Exercise description -
Look below for the line that has "ałami i burzami w"; output exactly from it through the line that has "вошла в пилотный", and leave the pictures out.

Task input -

════════

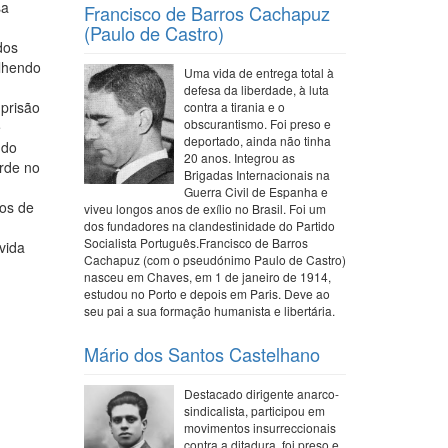
sa
Francisco de Barros Cachapuz
(Paulo de Castro)
dos
olhendo
Uma vida de entrega total à
defesa da liberdade, à luta
 prisão
contra a tirania e o
obscurantismo. Foi preso e
e
deportado, ainda não tinha
 do
20 anos. Integrou as
rde no
Brigadas Internacionais na
Guerra Civil de Espanha e
nos de
viveu longos anos de exílio no Brasil. Foi um
dos fundadores na clandestinidade do Partido
Socialista Português.Francisco de Barros
vida
Cachapuz (com o pseudónimo Paulo de Castro)
nasceu em Chaves, em 1 de janeiro de 1914,
estudou no Porto e depois em Paris. Deve ao
seu pai a sua formação humanista e libertária.
Mário dos Santos Castelhano
Destacado dirigente anarco-
sindicalista, participou em
movimentos insurreccionais
contra a ditadura, foi preso e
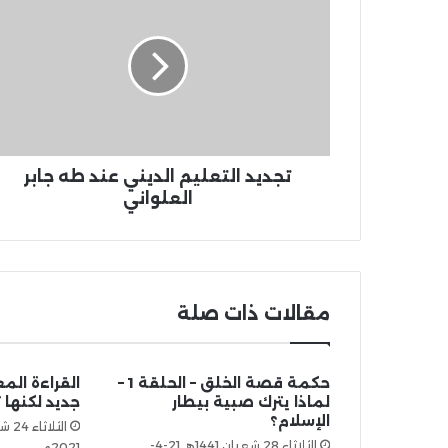
تجديد التعليم الديني عند طه جابر
العلواني
مقالات ذات صلة
حكمة قصة الخلق – الحلقة 1 –
القراءة الم
لماذا يترك صبية بيطار
جديد لكنها 
الإسلام؟
الثلاثاء 28 شعبان 1441هـ 21-4-
2021م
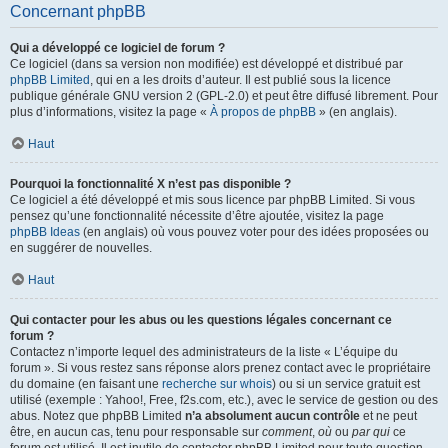
Concernant phpBB
Qui a développé ce logiciel de forum ?
Ce logiciel (dans sa version non modifiée) est développé et distribué par
phpBB Limited
, qui en a les droits d’auteur. Il est publié sous la licence
publique générale GNU version 2 (GPL-2.0) et peut être diffusé librement. Pour
plus d’informations, visitez la page «
À propos de phpBB
» (en anglais).
Haut
Pourquoi la fonctionnalité X n’est pas disponible ?
Ce logiciel a été développé et mis sous licence par phpBB Limited. Si vous
pensez qu’une fonctionnalité nécessite d’être ajoutée, visitez la page
phpBB Ideas
(en anglais) où vous pouvez voter pour des idées proposées ou
en suggérer de nouvelles.
Haut
Qui contacter pour les abus ou les questions légales concernant ce
forum ?
Contactez n’importe lequel des administrateurs de la liste « L’équipe du
forum ». Si vous restez sans réponse alors prenez contact avec le propriétaire
du domaine (en faisant une
recherche sur whois
) ou si un service gratuit est
utilisé (exemple : Yahoo!, Free, f2s.com, etc.), avec le service de gestion ou des
abus. Notez que phpBB Limited
n’a absolument aucun contrôle
et ne peut
être, en aucun cas, tenu pour responsable sur
comment
,
où
ou
par qui
ce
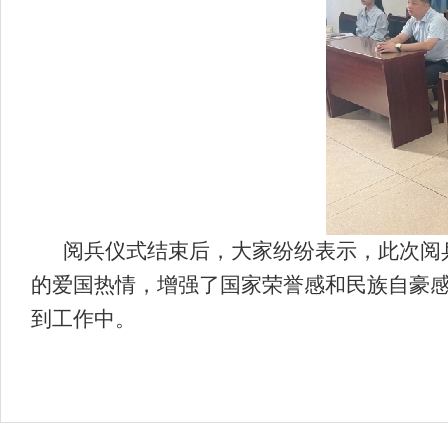
阅兵仪式结束后，大家纷纷表示，此次阅
的爱国热情，增强了国家荣誉感和民族自豪
到工作中。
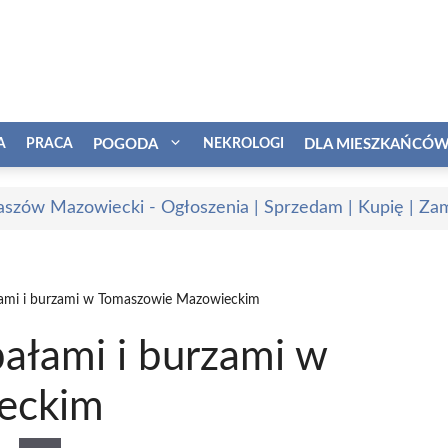
A
PRACA
POGODA
NEKROLOGI
DLA MIESZKAŃCÓ
szów Mazowiecki - Ogłoszenia | Sprzedam | Kupię | Zam
łami i burzami w Tomaszowie Mazowieckim
ałami i burzami w
eckim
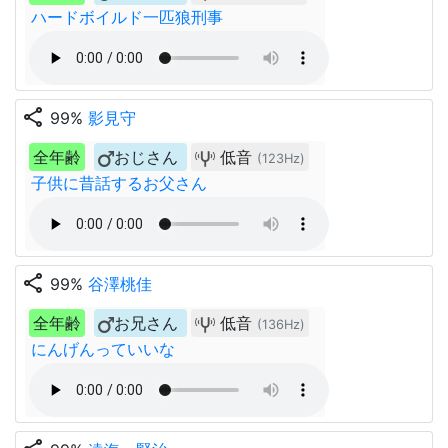
ハードボイルド一匹狼刑事
share
99%
影見守
全年齢
おじさん
低音
(123Hz)
子供に昔話するお父さん
share
99%
谷澤桃佳
全年齢
お兄さん
低音
(136Hz)
にんげんっていいな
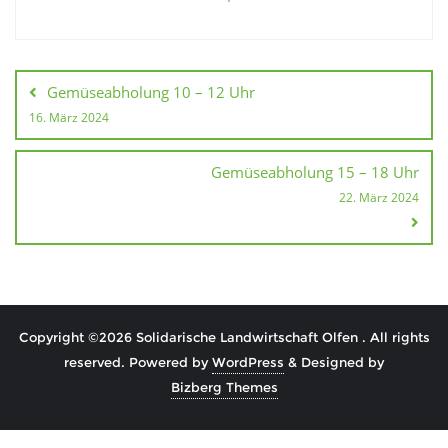
Beitragsnavigation
Gemüseabholung 10 – 12 Uhr
16. März 2024
Gemüseabholung 15 – 18 Uhr
22. März 2024
Copyright ©2026 Solidarische Landwirtschaft Olfen . All rights
reserved.
Powered by
WordPress
&
Designed by
Bizberg Themes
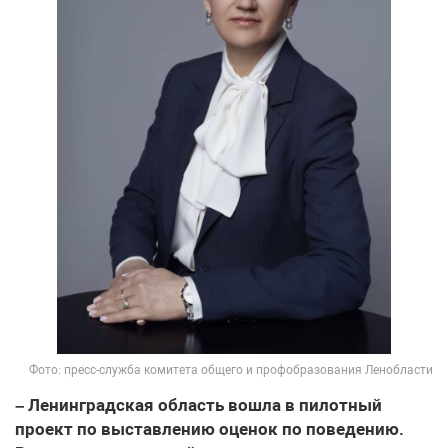
Фото: пресс-служба комитета общего и профобразования Ленобласти
– Ленинградская область вошла в пилотный
проект по выставлению оценок по поведению.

════════

Solution for this task -
ałami i burzami w
eckim
ハードボイルド一匹狼刑事
share
99%
影見守
全年齢
おじさん
低音
(123Hz)
子供に昔話するお父さん
share
99%
谷澤桃佳
全年齢
お兄さん
低音
(136Hz)
にんげんっていいな
Beitragsnavigation
Gemüseabholung 10 – 12 Uhr
16. März 2024
Gemüseabholung 15 – 18 Uhr
22. März 2024
Copyright ©2026 Solidarische Landwirtschaft Olfen . All rights
reserved.
Powered by
WordPress
&
Designed by
Bizberg Themes
Фото: пресс-служба комитета общего и профобразования Ленобласти
– Ленинградская область вошла в пилотный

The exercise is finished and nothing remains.